Als es ihr nicht gelingt, ihren früheren Liebhaber ausfindig zu machen, entschließt sie sich aus Furcht vor der Ächtung zuhause, ihr Baby mit Hilfe einer Frau, die sie auf ihrer Reise kennenlernt, unterwegs zu entbinden,. Überwältigt von ihrer Situation und unfähig den ernsthaft erwogenen Suizid zu begehen, lässt Hetty ihr Baby in einem Feld zurück, wo es schließlich stirbt. Sie wird aufgegriffen, wegen Kindsmords angeklagt und zum Tod durch Erhängen verurteilt. Dinah tröstet sie im Gefängnis und auch der Seelenqualen leidende Adam besucht sie. Im letzten Augenblick wird ihr Urteil auf Verbannung in eine Strafkolonie umgewandelt. Adam and Dinah, die allmählich Gefühle füreinander entwickeln, heiraten und leben gemeinsam.

Das Buch sollte man gelesen haben, aber es hat verschiedene Aspekte, die es wert sind hier besonders hervorgehoben zu werden. Zunächst gilt es, den Adam Bede gegen eine besondere Spezies "linker Kritiker" zu verteidigen, die sich herablassend über Eliots "liberalen Humanismus" und den "traditionellen Realismus" verbreiten. Man muss uns nicht darauf hinweisen, dass in gesellschaftlicher und künstlerischer Hinsicht seit der Mitte des neunzehnten Jahrhunderts eine Menge Wasser die Themse hinabgeflossen ist.
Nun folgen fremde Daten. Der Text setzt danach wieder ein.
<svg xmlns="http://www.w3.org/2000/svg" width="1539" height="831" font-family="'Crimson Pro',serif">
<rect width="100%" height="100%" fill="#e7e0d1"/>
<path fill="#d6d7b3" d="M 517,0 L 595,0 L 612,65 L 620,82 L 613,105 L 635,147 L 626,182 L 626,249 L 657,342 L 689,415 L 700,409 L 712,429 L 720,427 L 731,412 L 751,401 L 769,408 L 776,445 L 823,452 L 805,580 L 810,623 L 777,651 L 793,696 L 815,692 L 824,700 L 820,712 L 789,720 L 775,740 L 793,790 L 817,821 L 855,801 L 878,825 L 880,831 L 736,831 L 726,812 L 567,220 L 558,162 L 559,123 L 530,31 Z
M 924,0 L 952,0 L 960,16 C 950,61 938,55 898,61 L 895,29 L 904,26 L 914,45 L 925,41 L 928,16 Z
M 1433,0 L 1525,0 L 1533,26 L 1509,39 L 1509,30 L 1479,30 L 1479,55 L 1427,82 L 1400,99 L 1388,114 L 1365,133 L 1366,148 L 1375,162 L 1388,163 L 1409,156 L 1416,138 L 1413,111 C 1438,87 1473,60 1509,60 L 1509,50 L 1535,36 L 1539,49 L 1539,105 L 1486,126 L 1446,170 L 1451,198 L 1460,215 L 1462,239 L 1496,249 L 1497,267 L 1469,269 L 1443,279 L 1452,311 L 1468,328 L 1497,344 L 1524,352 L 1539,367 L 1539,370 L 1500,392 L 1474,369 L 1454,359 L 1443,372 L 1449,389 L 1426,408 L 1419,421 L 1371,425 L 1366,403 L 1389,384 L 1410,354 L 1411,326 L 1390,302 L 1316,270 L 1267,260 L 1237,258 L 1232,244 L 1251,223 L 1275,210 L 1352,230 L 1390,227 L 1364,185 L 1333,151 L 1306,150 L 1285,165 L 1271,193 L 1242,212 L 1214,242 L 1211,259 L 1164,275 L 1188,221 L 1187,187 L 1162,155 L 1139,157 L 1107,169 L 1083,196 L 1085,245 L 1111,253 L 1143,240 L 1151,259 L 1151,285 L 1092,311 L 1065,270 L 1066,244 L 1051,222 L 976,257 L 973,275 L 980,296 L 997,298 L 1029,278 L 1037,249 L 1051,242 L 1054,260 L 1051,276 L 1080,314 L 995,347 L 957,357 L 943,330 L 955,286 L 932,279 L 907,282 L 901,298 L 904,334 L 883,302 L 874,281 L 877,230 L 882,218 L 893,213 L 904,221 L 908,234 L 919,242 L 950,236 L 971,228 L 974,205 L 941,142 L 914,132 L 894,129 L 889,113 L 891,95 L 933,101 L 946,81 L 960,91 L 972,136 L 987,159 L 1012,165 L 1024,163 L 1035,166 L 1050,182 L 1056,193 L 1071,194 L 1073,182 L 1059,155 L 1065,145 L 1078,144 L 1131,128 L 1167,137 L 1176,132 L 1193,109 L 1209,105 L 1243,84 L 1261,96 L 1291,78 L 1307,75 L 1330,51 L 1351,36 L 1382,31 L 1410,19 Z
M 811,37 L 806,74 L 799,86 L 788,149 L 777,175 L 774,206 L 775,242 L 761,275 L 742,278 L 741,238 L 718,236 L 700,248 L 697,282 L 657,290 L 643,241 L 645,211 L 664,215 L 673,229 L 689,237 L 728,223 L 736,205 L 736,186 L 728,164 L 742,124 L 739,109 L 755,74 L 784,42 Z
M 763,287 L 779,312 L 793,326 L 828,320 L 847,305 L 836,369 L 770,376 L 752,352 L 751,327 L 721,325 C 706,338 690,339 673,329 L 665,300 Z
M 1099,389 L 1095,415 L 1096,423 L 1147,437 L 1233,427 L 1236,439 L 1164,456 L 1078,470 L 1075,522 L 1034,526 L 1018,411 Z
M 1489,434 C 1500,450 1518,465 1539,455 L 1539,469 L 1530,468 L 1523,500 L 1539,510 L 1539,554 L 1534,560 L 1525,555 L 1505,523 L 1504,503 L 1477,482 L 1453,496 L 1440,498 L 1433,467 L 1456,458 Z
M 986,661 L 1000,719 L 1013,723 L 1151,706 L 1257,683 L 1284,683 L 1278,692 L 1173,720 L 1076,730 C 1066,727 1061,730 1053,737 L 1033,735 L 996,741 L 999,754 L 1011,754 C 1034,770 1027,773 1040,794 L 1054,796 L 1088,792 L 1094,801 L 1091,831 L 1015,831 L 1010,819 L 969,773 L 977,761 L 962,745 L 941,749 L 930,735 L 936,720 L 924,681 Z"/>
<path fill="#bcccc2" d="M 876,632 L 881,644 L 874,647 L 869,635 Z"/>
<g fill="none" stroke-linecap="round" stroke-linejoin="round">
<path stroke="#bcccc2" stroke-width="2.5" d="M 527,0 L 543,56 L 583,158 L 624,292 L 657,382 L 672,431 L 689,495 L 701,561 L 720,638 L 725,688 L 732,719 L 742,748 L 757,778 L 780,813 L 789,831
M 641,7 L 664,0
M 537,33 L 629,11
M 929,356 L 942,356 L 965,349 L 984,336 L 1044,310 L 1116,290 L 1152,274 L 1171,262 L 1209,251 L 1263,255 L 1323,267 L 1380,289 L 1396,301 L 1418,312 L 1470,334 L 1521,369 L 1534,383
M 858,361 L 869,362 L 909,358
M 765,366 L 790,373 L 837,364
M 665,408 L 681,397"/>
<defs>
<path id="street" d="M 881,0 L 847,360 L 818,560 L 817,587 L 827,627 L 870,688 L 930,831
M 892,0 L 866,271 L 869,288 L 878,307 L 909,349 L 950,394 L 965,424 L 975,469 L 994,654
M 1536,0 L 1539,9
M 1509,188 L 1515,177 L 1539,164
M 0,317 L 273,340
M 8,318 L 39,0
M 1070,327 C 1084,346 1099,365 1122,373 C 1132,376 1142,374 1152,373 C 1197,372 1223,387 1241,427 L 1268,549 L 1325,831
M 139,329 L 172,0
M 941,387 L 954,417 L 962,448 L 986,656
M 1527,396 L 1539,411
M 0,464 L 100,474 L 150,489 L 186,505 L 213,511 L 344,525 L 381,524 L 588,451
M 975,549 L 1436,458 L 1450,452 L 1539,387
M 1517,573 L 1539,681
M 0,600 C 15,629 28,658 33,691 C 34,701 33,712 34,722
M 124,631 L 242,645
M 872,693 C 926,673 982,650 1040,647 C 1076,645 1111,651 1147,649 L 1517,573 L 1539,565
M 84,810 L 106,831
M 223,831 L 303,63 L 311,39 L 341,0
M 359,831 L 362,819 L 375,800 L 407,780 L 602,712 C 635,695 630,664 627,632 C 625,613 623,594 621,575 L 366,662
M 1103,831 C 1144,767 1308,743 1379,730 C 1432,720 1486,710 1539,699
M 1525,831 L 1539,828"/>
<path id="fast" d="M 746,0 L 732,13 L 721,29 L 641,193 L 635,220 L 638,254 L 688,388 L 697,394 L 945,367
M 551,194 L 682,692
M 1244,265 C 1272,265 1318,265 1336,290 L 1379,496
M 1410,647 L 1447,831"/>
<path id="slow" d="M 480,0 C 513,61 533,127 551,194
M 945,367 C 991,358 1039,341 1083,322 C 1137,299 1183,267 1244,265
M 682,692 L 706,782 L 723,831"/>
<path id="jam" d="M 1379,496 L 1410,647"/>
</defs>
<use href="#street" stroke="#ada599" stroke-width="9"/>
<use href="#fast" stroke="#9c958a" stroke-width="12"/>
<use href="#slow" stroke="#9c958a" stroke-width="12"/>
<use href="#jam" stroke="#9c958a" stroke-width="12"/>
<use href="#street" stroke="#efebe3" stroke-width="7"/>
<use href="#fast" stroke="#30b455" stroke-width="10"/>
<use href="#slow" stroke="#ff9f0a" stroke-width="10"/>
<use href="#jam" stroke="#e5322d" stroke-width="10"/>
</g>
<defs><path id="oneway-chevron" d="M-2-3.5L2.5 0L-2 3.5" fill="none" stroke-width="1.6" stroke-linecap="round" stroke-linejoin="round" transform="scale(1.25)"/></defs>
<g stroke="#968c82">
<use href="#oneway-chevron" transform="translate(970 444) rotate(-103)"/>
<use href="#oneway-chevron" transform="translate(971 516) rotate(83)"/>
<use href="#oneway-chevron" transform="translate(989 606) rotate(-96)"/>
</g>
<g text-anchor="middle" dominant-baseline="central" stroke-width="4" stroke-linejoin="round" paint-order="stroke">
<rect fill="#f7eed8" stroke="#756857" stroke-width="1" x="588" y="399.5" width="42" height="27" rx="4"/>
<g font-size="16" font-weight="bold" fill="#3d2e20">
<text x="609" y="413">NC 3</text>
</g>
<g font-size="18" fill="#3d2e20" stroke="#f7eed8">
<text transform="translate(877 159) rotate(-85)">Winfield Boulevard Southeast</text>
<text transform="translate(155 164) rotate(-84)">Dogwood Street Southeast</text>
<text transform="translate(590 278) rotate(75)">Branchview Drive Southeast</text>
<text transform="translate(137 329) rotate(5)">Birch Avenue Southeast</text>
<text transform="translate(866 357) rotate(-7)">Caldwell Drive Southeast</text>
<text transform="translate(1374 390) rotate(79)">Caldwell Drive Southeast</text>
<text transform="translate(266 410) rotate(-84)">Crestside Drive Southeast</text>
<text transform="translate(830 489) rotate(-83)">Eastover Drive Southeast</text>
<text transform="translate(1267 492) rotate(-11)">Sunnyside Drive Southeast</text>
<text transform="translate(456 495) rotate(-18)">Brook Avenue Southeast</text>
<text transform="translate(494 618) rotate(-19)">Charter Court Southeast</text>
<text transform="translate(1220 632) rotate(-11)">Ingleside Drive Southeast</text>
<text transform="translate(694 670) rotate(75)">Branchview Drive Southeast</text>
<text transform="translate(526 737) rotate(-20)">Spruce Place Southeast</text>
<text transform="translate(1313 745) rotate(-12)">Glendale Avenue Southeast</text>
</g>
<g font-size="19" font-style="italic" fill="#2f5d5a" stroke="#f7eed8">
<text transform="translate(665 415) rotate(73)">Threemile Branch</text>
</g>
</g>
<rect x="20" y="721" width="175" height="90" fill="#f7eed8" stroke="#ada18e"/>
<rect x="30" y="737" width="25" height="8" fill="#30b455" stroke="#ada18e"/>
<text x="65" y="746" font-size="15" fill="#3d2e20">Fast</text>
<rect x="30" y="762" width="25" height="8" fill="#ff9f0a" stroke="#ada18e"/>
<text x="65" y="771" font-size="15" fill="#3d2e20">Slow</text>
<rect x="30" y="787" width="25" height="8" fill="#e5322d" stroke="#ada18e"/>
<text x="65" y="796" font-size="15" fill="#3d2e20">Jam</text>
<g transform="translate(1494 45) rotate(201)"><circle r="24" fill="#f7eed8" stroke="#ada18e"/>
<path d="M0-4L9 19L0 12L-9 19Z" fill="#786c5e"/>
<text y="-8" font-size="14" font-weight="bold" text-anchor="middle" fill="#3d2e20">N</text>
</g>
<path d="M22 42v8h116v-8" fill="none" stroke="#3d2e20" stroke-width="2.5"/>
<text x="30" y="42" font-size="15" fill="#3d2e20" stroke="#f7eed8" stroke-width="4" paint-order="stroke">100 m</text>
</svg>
Künstler schaffen ihre Werke nicht in einem Umfeld ihrer Wahl. Objektive Umstände stellen sich ihnen in den Weg und der gewissenhafteste Künstler muss seinen Weg finden, sie zu bewältigen oder zu unterlaufen. Wir bewerten Künstler nicht nach abstrakten, unhistorischen Kriterien, sondern danach, wie sie auf die spezifischen Herausforderungen ihrer Zeit reagierten.

Als Eliot in der Mitte des neunzehnten Jahrhunderts ihre Romane schrieb, war England die "Werkstatt der Welt" und befand sich mitten in einer historisch einzigartigen, industriellen Entwicklung. Dieses Wachstum und die beispiellose Anhäufung von Reichtum, wirkten sich auf das intellektuelle und kulturelle Leben und auf jede soziale Schicht aus.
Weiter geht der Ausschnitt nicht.